### Raw data

★ ★ ★ ★ ★

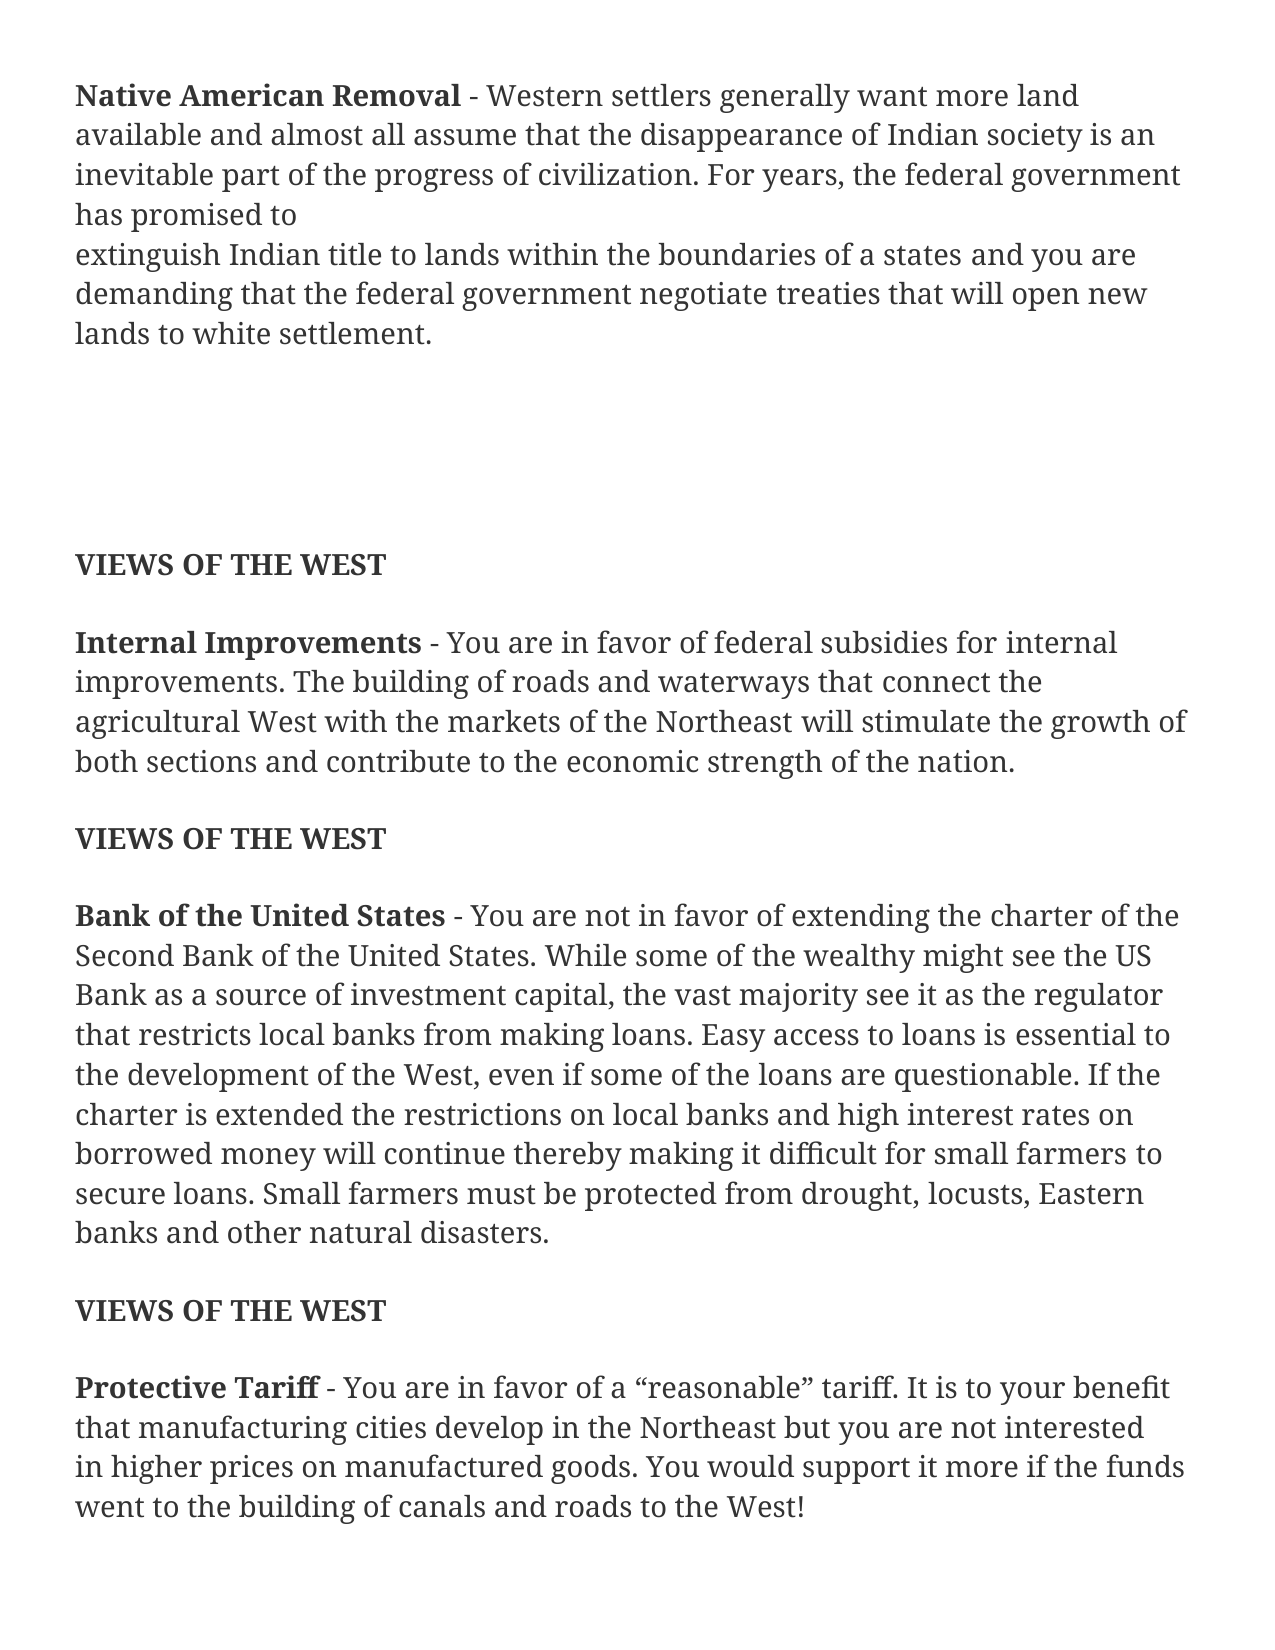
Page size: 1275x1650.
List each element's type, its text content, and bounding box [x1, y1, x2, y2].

text Bank of the United States - You are not in favor of extending the charter of the Second Bank of the United States. While some of the wealthy might see the US Bank as a source of investment capital, the vast majority see it as the regulator that restricts local banks from making loans. Easy access to loans is essential to the development of the West, even if some of the loans are questionable. If the charter is extended the restrictions on local banks and high interest rates on borrowed money will continue thereby making it difficult for small farmers to secure loans. Small farmers must be protected from drought, locusts, Eastern banks and other natural disasters. [75, 895, 1200, 1252]
text Protective Tariff - You are in favor of a “reasonable” tariff. It is to your benefit that manufacturing cities develop in the Northeast but you are not interested in higher prices on manufactured goods. You would support it more if the funds went to the building of canals and roads to the West! [75, 1367, 1200, 1526]
text VIEWS OF THE WEST [75, 1290, 1200, 1330]
text Internal Improvements - You are in favor of federal subsidies for internal improvements. The building of roads and waterways that connect the agricultural West with the markets of the Northeast will stimulate the growth of both sections and contribute to the economic strength of the nation. [75, 622, 1200, 781]
text VIEWS OF THE WEST [75, 818, 1200, 858]
text VIEWS OF THE WEST [75, 545, 1200, 584]
text Native American Removal - Western settlers generally want more land available and almost all assume that the disappearance of Indian society is an inevitable part of the progress of civilization. For years, the federal government has promised to extinguish Indian title to lands within the boundaries of a states and you are demanding that the federal government negotiate treaties that will open new lands to white settlement. [75, 75, 1200, 353]
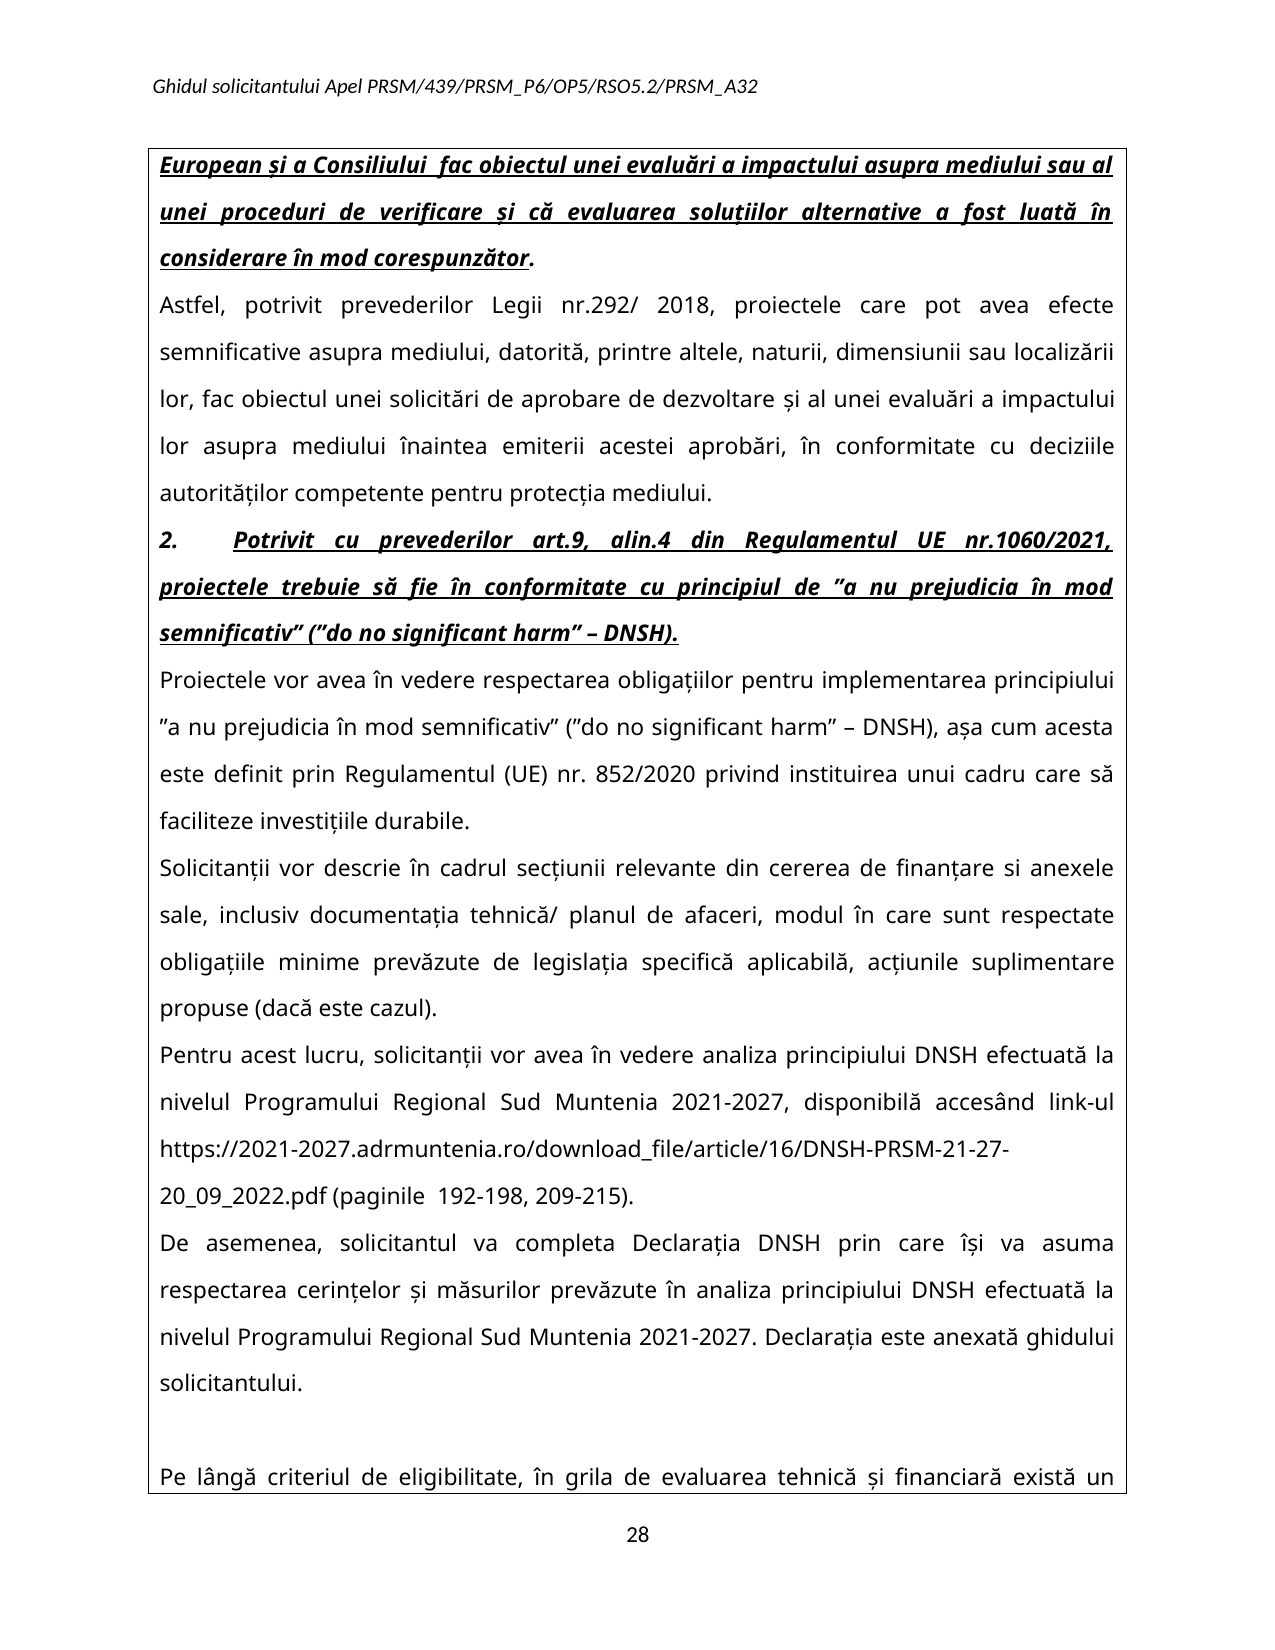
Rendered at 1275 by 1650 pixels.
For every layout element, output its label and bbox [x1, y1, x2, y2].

★ ★ ★ ★ ★

### Task instructions
Each line of the data above needs to be retyped as it is, without any picture.

### Solution
Page size: 1275x1650.
List each element's type, its text content, and bounding box [x1, y1, x2, y2].

text Bank of the United States - You are not in favor of extending the charter of the Second Bank of the United States. While some of the wealthy might see the US Bank as a source of investment capital, the vast majority see it as the regulator that restricts local banks from making loans. Easy access to loans is essential to the development of the West, even if some of the loans are questionable. If the charter is extended the restrictions on local banks and high interest rates on borrowed money will continue thereby making it difficult for small farmers to secure loans. Small farmers must be protected from drought, locusts, Eastern banks and other natural disasters. [75, 895, 1200, 1252]
text Protective Tariff - You are in favor of a “reasonable” tariff. It is to your benefit that manufacturing cities develop in the Northeast but you are not interested in higher prices on manufactured goods. You would support it more if the funds went to the building of canals and roads to the West! [75, 1367, 1200, 1526]
text VIEWS OF THE WEST [75, 1290, 1200, 1330]
text Internal Improvements - You are in favor of federal subsidies for internal improvements. The building of roads and waterways that connect the agricultural West with the markets of the Northeast will stimulate the growth of both sections and contribute to the economic strength of the nation. [75, 622, 1200, 781]
text VIEWS OF THE WEST [75, 818, 1200, 858]
text VIEWS OF THE WEST [75, 545, 1200, 584]
text Native American Removal - Western settlers generally want more land available and almost all assume that the disappearance of Indian society is an inevitable part of the progress of civilization. For years, the federal government has promised to extinguish Indian title to lands within the boundaries of a states and you are demanding that the federal government negotiate treaties that will open new lands to white settlement. [75, 75, 1200, 353]
Rendered at 1275 by 1650 pixels.
For every layout element, output its label and bbox [x1, y1, x2, y2].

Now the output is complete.